What happens to the currency of fallen empires? For example, why are roman coins so rare to find now? I guess I mean to say where does it go?

by jen_and_juice

And do they stop having any monetary value after the empire collapses - do people that still have the currency have no need for it anymore?

Iago_Huws

If it's gold or silver (or any metal really) it's still got commodity value. Now the Romans had heavily debased their currency by the time the Western Empire collapsed (they didn't seem to grasp the economic consequences of this) so the actual commodity value of the currency did fall during the last centuries of Western Rome's era.

So when Rome fell, those with currency would have liquidized (literally) their assets and extracted the valuable commodity metals from the currency who's face value had ceased to have any meaning at all and then used the metal itself as a medium of exchange.

Of course, it then ends up being traded and reused across the world, some going to make an armring in Scandinavia, or goblets for the court of Charlamagne, with some being remade into coinage within the area of the old Western Roman Empire (mostly crudely struck until minting quality improved again) or even being made into currency in the Eastern Empire and beyond.

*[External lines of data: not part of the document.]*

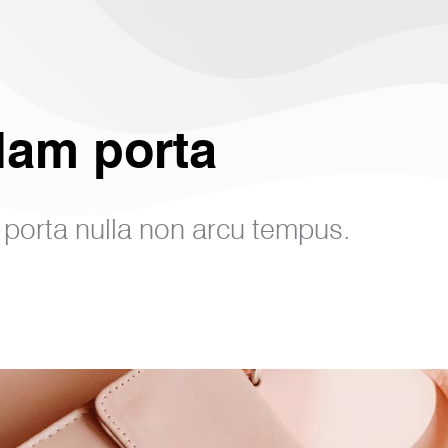
lam porta
porta nulla non arcu tempus.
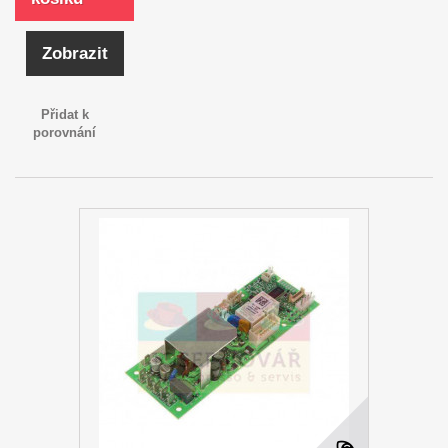
Zobrazit
Přidat k
porovnání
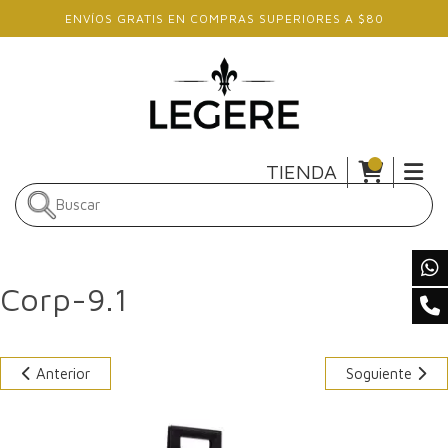
Skip to main content
ENVÍOS GRATIS EN COMPRAS SUPERIORES A $80
TIENDA
Corp-9.1
Anterior
Soguiente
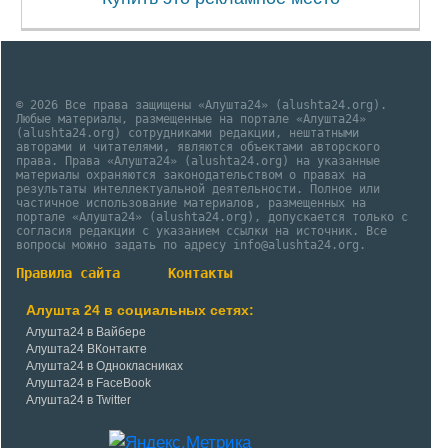
© 2026 Все права защищены «Алушта24» (alushta24.org).
Любые материалы, размещенные на портале «Алушта24»
(alushta24.org) сотрудниками редакции, нештатными
авторами и читателями, являются объектами авторского
права. Права «Алушта24» (alushta24.org) на указанные
материалы охраняются законодательством о правах на
результаты интеллектуальной деятельности. Полное или
частичное использование материалов, размещенных на
портале «Алушта24» (alushta24.org), допускается только с
согласия редакции с указанием ссылки на источник. Все
вопросы можно задать по адресу info@alushta24.org.
Правила сайта
Контакты
Алушта 24 в социальных сетях:
Алушта24 в Вайбере
Алушта24 ВКонтакте
Алушта24 в Однокласниках
Алушта24 в FaceBook
Алушта24 в Twitter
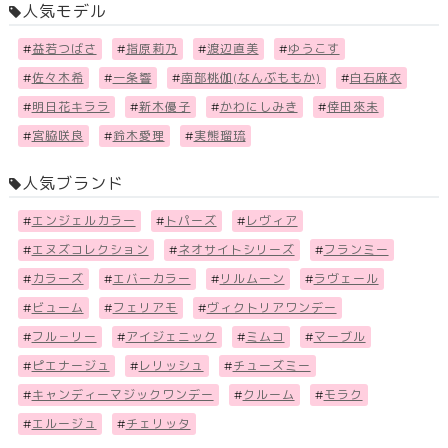
人気モデル
#
益若つばさ
#
指原莉乃
#
渡辺直美
#
ゆうこす
#
佐々木希
#
一条響
#
南部桃伽(なんぶももか)
#
白石麻衣
#
明日花キララ
#
新木優子
#
かわにしみき
#
倖田來未
#
宮脇咲良
#
鈴木愛理
#
実熊瑠琉
人気ブランド
#
エンジェルカラー
#
トパーズ
#
レヴィア
#
エヌズコレクション
#
ネオサイトシリーズ
#
フランミー
#
カラーズ
#
エバーカラー
#
リルムーン
#
ラヴェール
#
ビューム
#
フェリアモ
#
ヴィクトリアワンデー
#
フル－リー
#
アイジェニック
#
ミムコ
#
マーブル
#
ピエナージュ
#
レリッシュ
#
チューズミー
#
キャンディーマジックワンデー
#
クルーム
#
モラク
#
エルージュ
#
チェリッタ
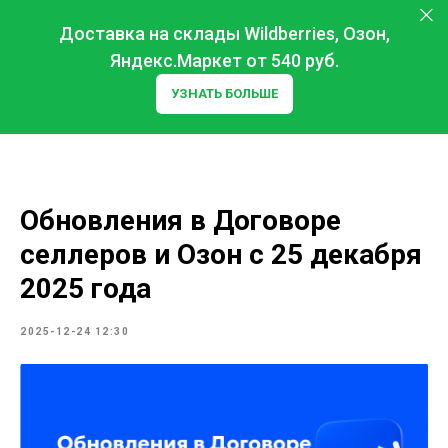
Доставка на склады Wildberries, Озон,
Яндекс.Маркет от 540 руб.
УЗНАТЬ БОЛЬШЕ
Обновления в Договоре
селлеров и Озон с 25 декабря
2025 года
2025-12-24 12:30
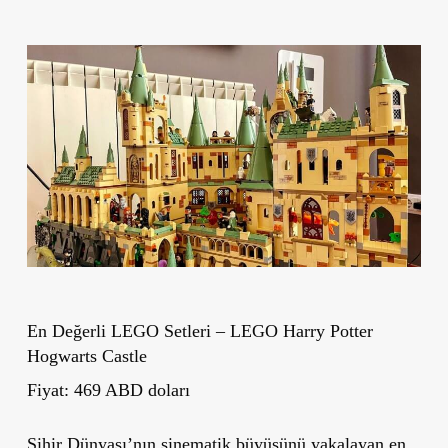
En Değerli LEGO Setleri – LEGO Harry Potter
Hogwarts Castle
Fiyat: 469 ABD doları
Sihir Dünyası’nın sinematik büyüsünü yakalayan en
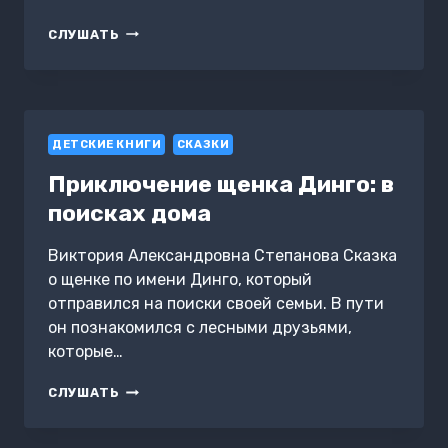
СИТУАЦИОННЫЕ
СЛУШАТЬ
ЛИНЗЫ
ДЕТСКИЕ КНИГИ
СКАЗКИ
Приключение щенка Динго: в
поисках дома
Виктория Александровна Степанова Сказка
о щенке по имени Динго, который
отправился на поиски своей семьи. В пути
он познакомился с лесными друзьями,
которые…
ПРИКЛЮЧЕНИЕ
СЛУШАТЬ
ЩЕНКА
ДИНГО:
В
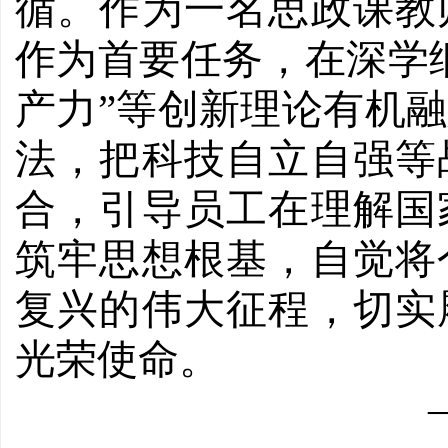
循。作为一名思政课教
作为首要任务，在深学
产力”等创新理论有机
法，把科技自立自强等
合，引导员工在理解国
筑牢思想根基，自觉将
复兴的伟大征程，切实
光荣使命。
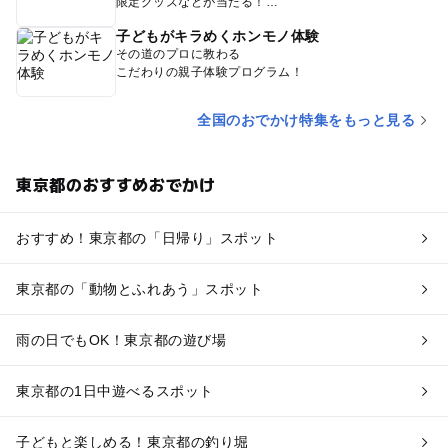
限定グッズなどが当たる！
子どもがキラめくホンモノ体験
その道のプロに教わる
こだわりの親子体験プログラム！
全国のおでかけ特集をもっと見る
東京都のおすすめおでかけ
おすすめ！東京都の「日帰り」スポット
東京都の「動物とふれあう」スポット
雨の日でもOK！東京都の遊び場
東京都の1日中遊べるスポット
子どもと楽しめる！東京都の釣り堀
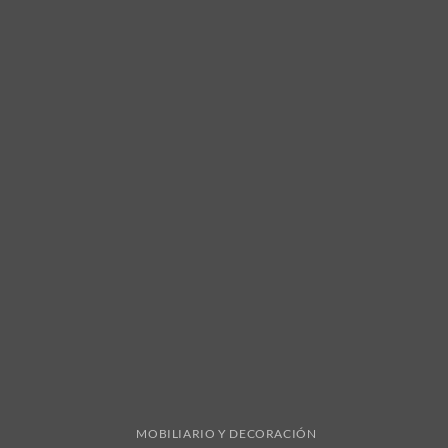
MOBILIARIO Y DECORACIÓN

The thing was, unlike modern fiat currency, metals were held to have some sort of intrinsic value so metal from these coins could end up reused ad-infinitum.

As for your question as to after the Empire collapsed, think about older coins today. Their face value might be say, a British gold guinea from the 1770s has a face value of £1 1 shilling (£1.05 in decriminalized currency) however, it contained 7.7g of gold. Gold today (and it changes day to day) is worth £24.83 a gram, so a guinea with 7.7g of gold in it is worth £191.19 in today's money.

The gold guinea is obsolete and yet is worth massively more than it's face value, so the value of the gold, silver, copper etc in the coin would likely dictate them having any monetary value in a system which had essentially regressed from currency based (i.e. the majority of Western Europe immediately after the fall of the Roman Empire) to simple barter in most places.

appleciders

Greek, Roman, and Byzantine coins made from base metals are still widely available today if you're curious. My local coin and jewelry shop has a big dish of them for you to root through and buy at $3 a piece. The clerk told me that every old-time farmer in Europe has a jar of these from plowing, and they periodically sell them off. I don't know that that's true, but it sure sounds plausible. I've got a couple in my wallet, just as curiosity pieces. (Someday I'm going to win a bar bet abut who has the oldest object on their person.)